The opening movement serves as a joyful call to worship. Its theme, one of Rachmaninoff’s ‘conscious counterfeits,’ is repeated four times. Its quiet conclusion is somewhat surprising but establishes a regular pattern throughout the work of tranquil endings regardless of how loud the earlier portions of the movement may have been.
In our performances the alto solo in the second movement is performed by a small group of women rather than a single voice. The chant itself is unremarkable but the accompaniment provided for it introduces Rachmaninoff’s frequent use of humming by the chorus, creating a quasi-instrumental effect. Another choral accompaniment technique heard here and continued throughout the work is an alternative to humming in which the final vowel of a word is continued for many measures. These “vowel extensions” are used even more frequently than humming and permit a louder background when needed. The descending scale for the basses at the end of the movement reaches a low C, only the first of several passages to descend to the bottom of the male vocal range.

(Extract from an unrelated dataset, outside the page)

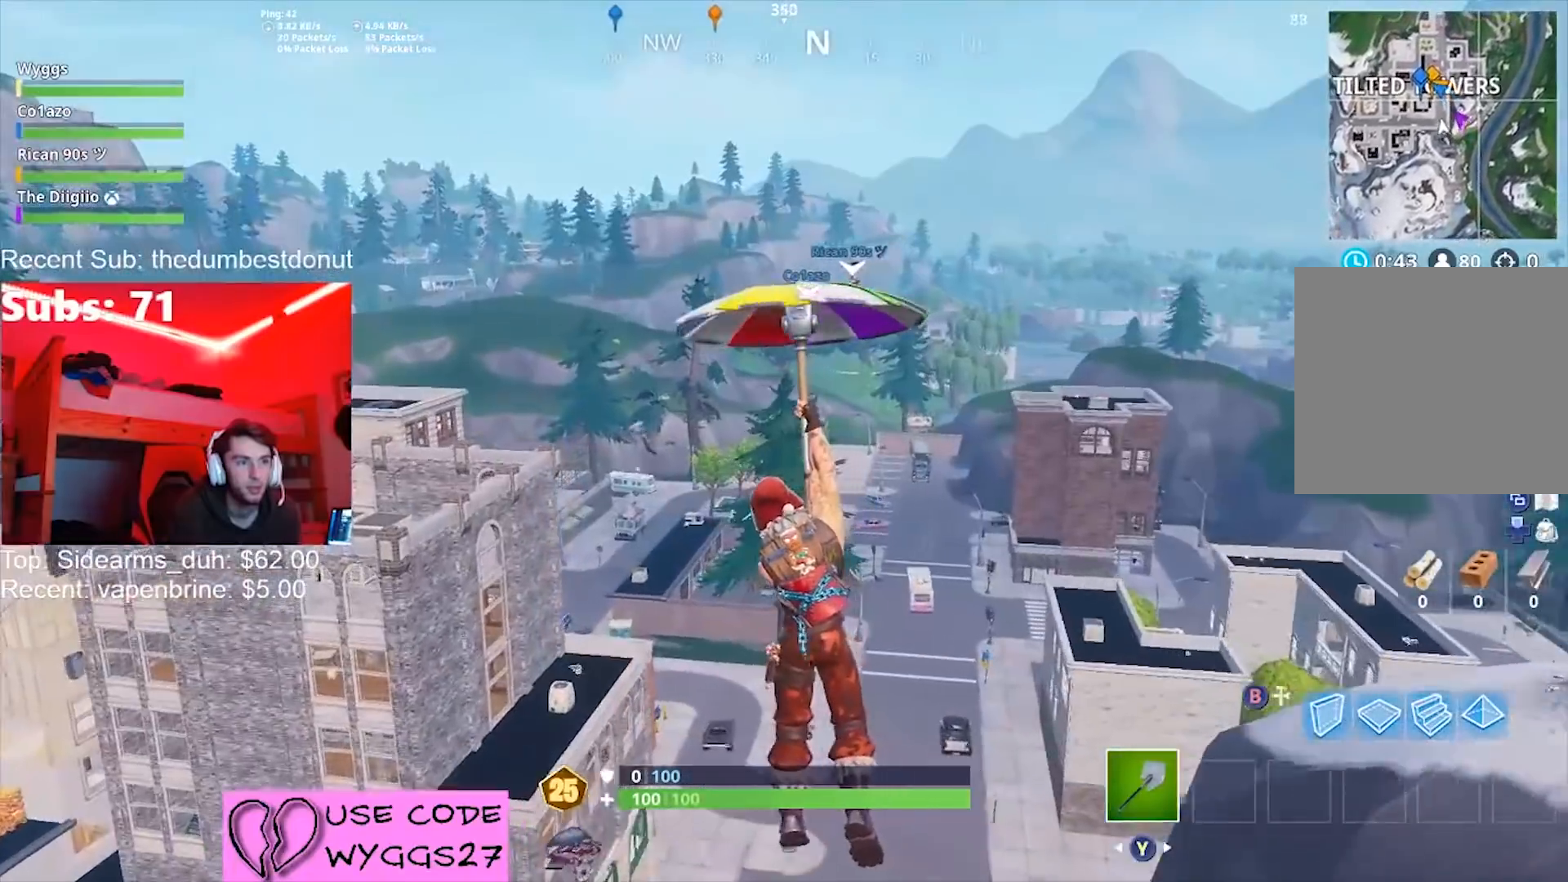
{"buttons": [], "left_stick": "up-left", "right_stick": "center", "events": []}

The alleluia refrains in the third movement create increasing excitement as they appear between verses of the hymn. Each time they are heard in a different key and with varied dynamics but always the same rhythm. The folk-like character of the refrains renders them quickly memorized by singers and audience alike.
The Kievan chant that forms the basis of the fourth movement, the Vesper Hymn known in Greek as Phos hilaron, is again very simple in construction. The tenors introduce it in its ancient form and then the other voices join in. The brief tenor solo emphasizes the most important words of the hymn, “We praise the Father, Son and Holy Spirit: God!”
One of the most famous movements in the Vigil is the fifth, the Nunc dimittis or Song of Simeon. Rachmaninoff later stated that this was his favorite movement and that he wanted it sung at his own funeral. Unfortunately, circumstances prevented this wish from being fulfilled at the time of his death. This is the only wholly solo number in the entire work, sung by a tenor over rocking chords. After the central climax the basses begin a gentle descent down to a subterranean B flat, iconic writing that symbolizes the descent of Simeon down into the grave. This passage gave rise to an oft-repeated anecdote: When Rachmaninoff played the score for the conductor Nikolai Danilin, Danilin said to him, “Now where on earth are we to find such basses? They are as rare as asparagus at Christmas.” Rachmaninoff recalled later, “Nevertheless he did find them. I knew the voices of my countrymen, and I well know what demands I could make upon Russian basses!” [Quoted in Bertensson and Leyda, op. cit., page 191.]
The sixth movement, an Ave Maria, is often sung as a separate anthem, due undoubtedly to the fact that the basses are not required to sing in their extreme lower range and that Rachmaninoff set the piece with traditional Western time signatures. This is one of the “conscious counterfeits,” but the chant-like theme, particularly when sung by the altos in thirds in the middle of the movement, sounds so much like the real thing that it would be hard to distinguish it from the original melodies employed in other movements.
The Matins portion of the Vigil (starting with the seventh movement) opens with a radiant setting of the opening text of the Gloria in excelsis, combining restraint of expression with a rich choral tone like that of many bells ringing. As usual, the movement ends quietly. A full setting of the Gloria (with the same chant) text comes later, in the twelfth movement, entitled “The Greater Doxology.”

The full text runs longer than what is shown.